::: Dataset records

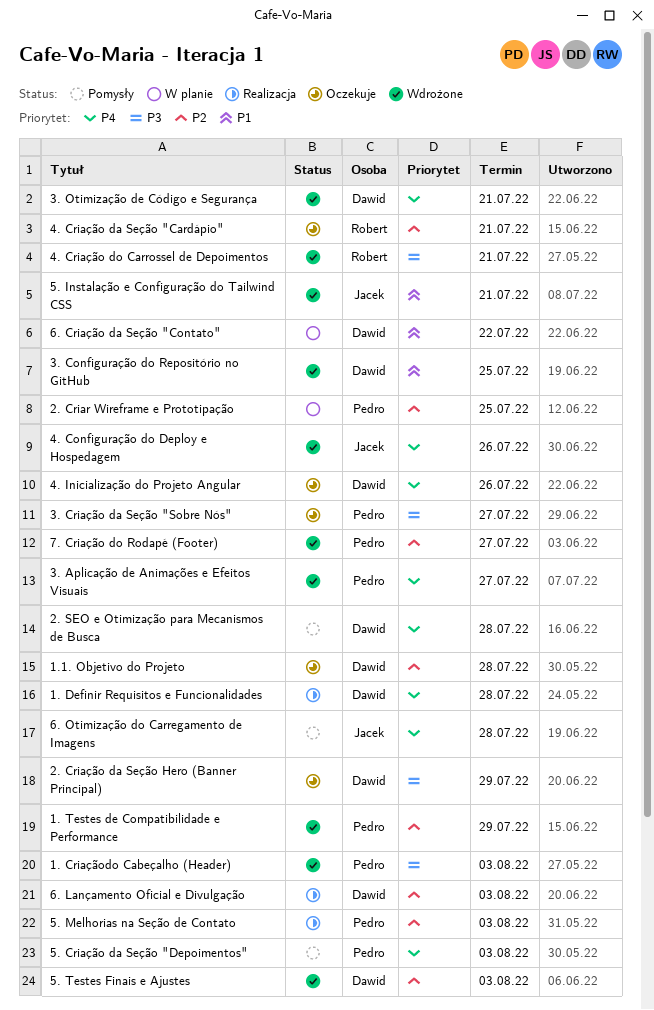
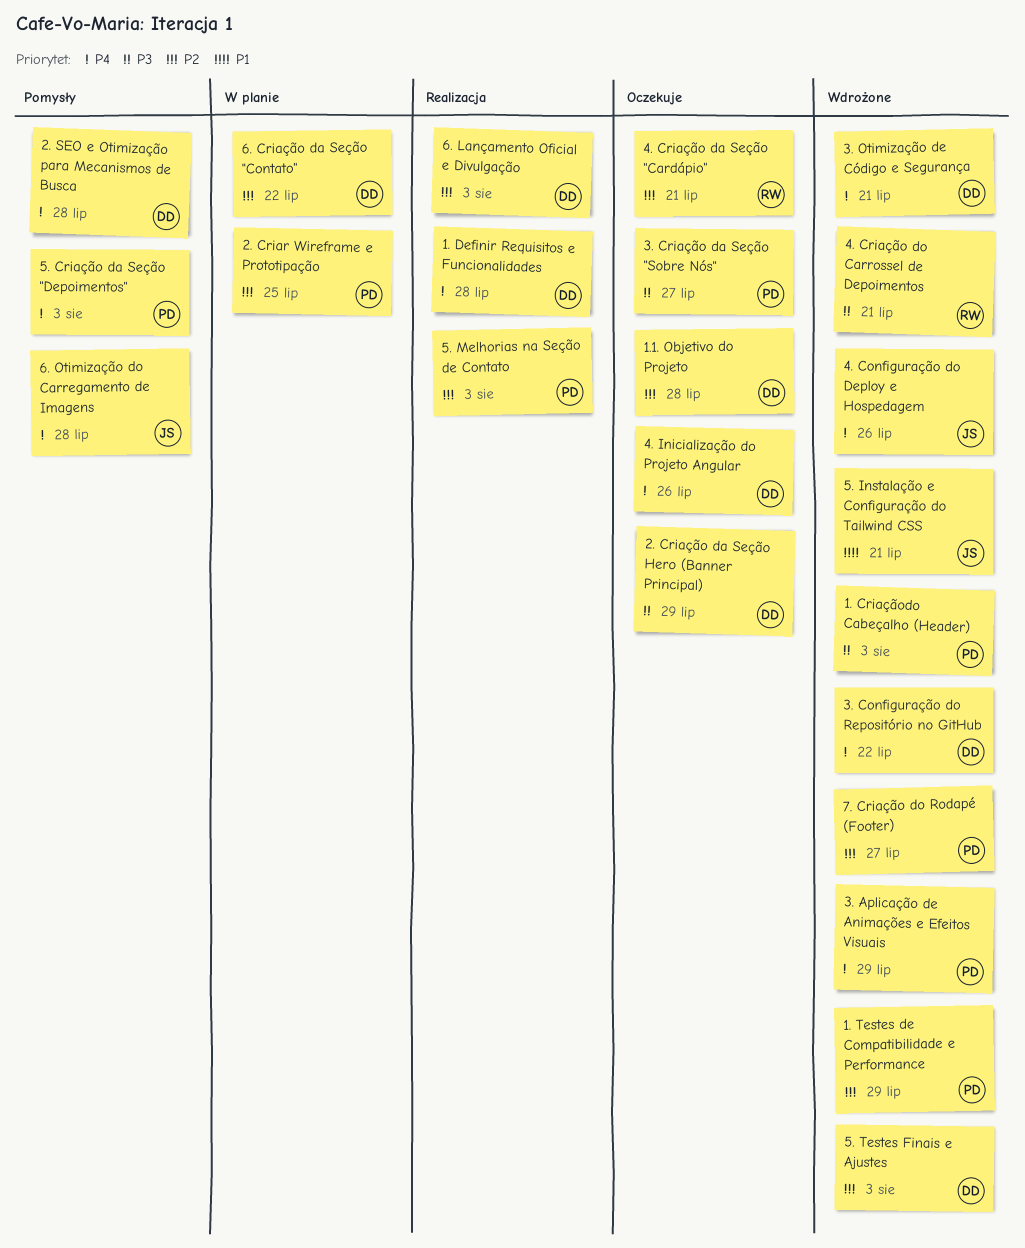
3. Aplicação de Animações e Efeitos Visuais, due: Jul 27 -> Jul 29
3. Configuração do Repositório no GitHub, priority: P1 -> P4
3. Configuração do Repositório no GitHub, due: Jul 25 -> Jul 22
6. Criação da Seção "Contato", priority: P1 -> P2

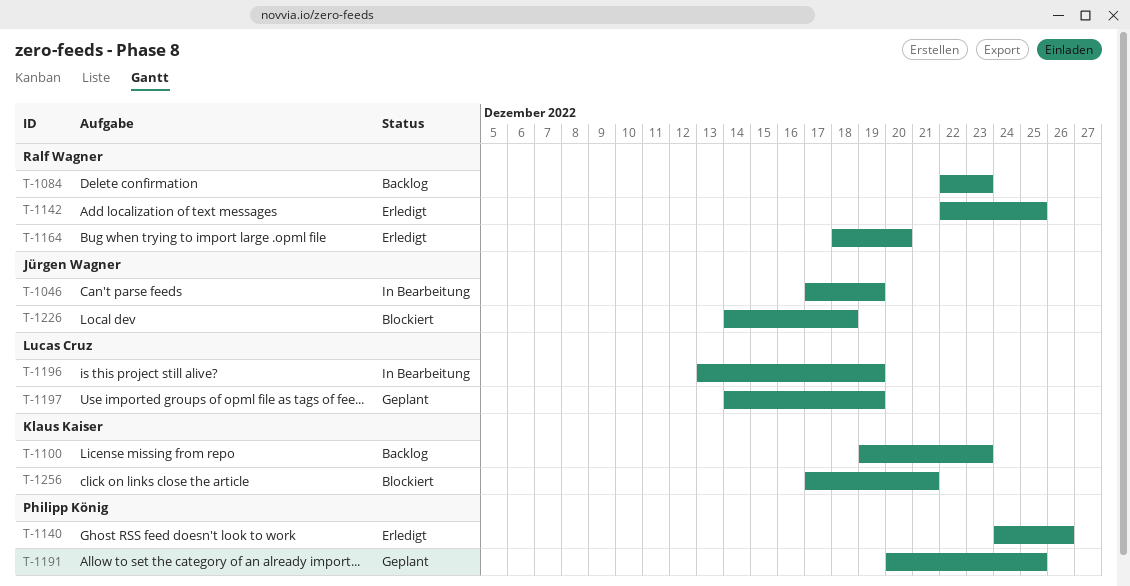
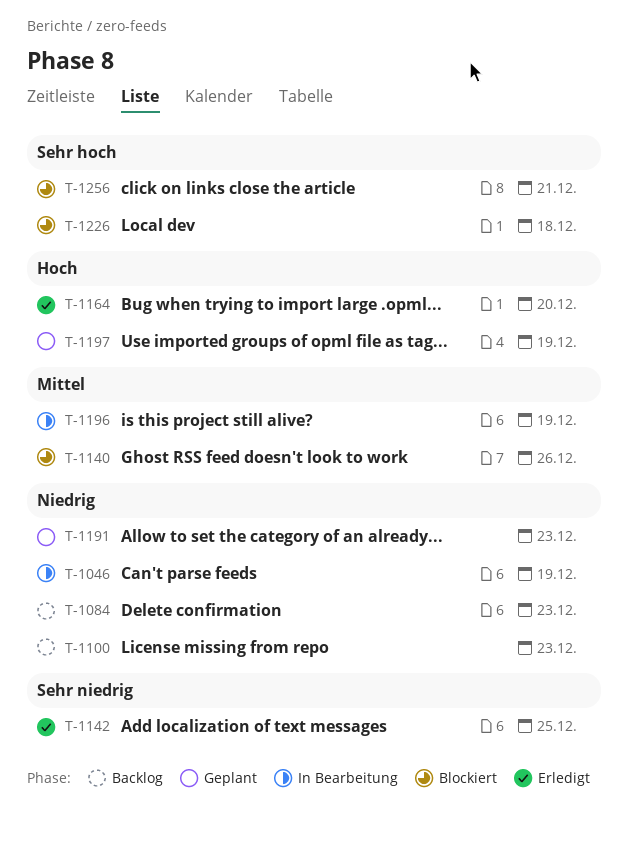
T-1140, status: Erledigt -> Blockiert
T-1191, due: Dec 25 -> Dec 23

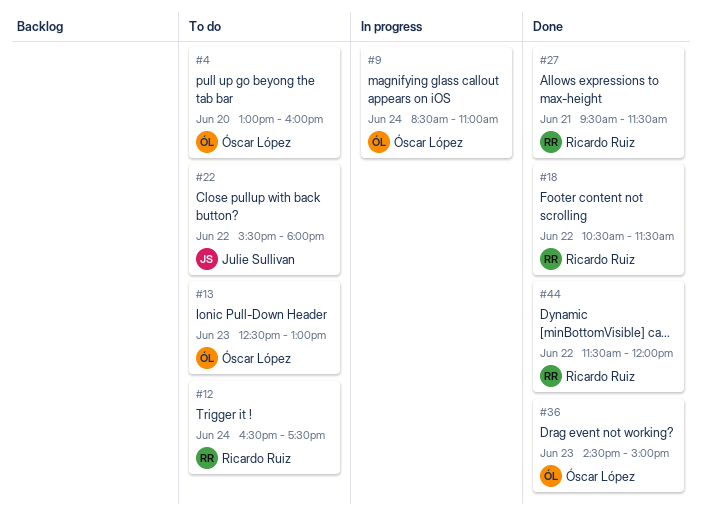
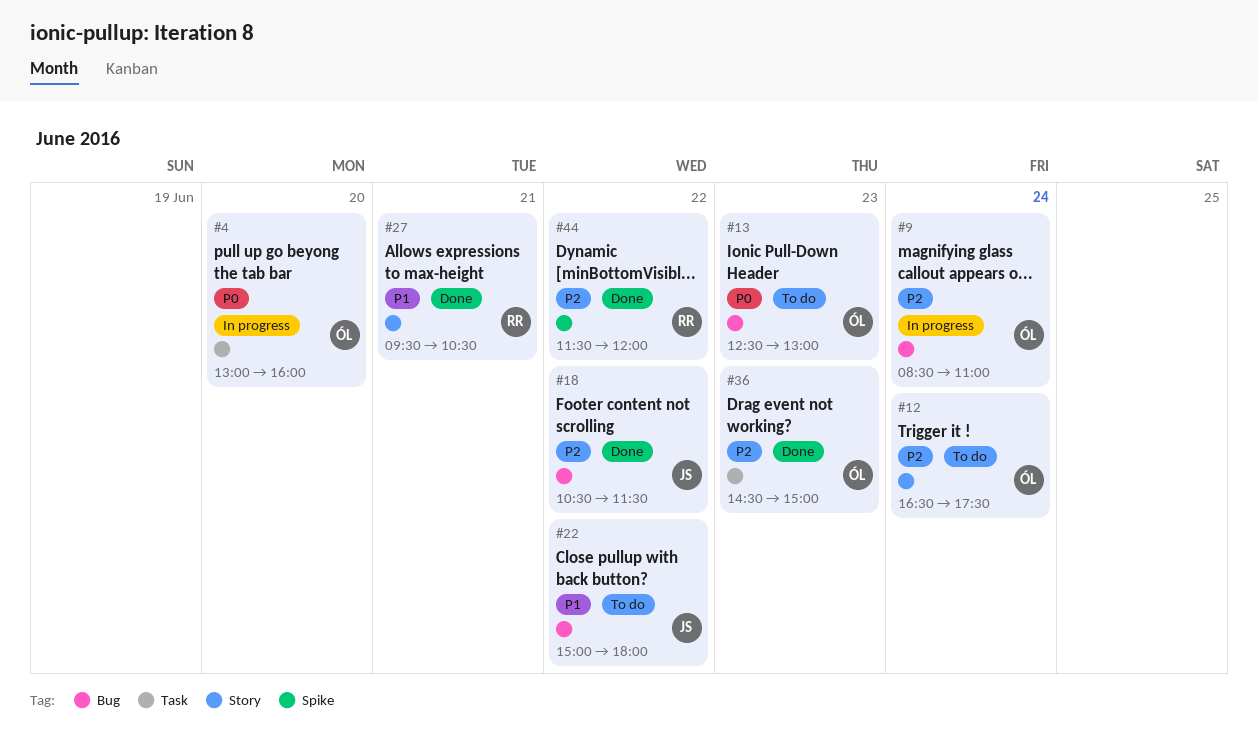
#4, status: To do -> In progress
#12, owner: Ricardo Ruiz -> Óscar López
#18, owner: Ricardo Ruiz -> Julie Sullivan
#22, begins: 15:30 -> 15:00
#27, ends: 11:30 -> 10:30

::::::

What is being asked
Please transcribe all of the entries exactly and omit any picture they hold.

Task response
3. Aplicação de Animações e Efeitos Visuais, due: Jul 27 -> Jul 29
3. Configuração do Repositório no GitHub, priority: P1 -> P4
3. Configuração do Repositório no GitHub, due: Jul 25 -> Jul 22
6. Criação da Seção "Contato", priority: P1 -> P2

T-1140, status: Erledigt -> Blockiert
T-1191, due: Dec 25 -> Dec 23

#4, status: To do -> In progress
#12, owner: Ricardo Ruiz -> Óscar López
#18, owner: Ricardo Ruiz -> Julie Sullivan
#22, begins: 15:30 -> 15:00
#27, ends: 11:30 -> 10:30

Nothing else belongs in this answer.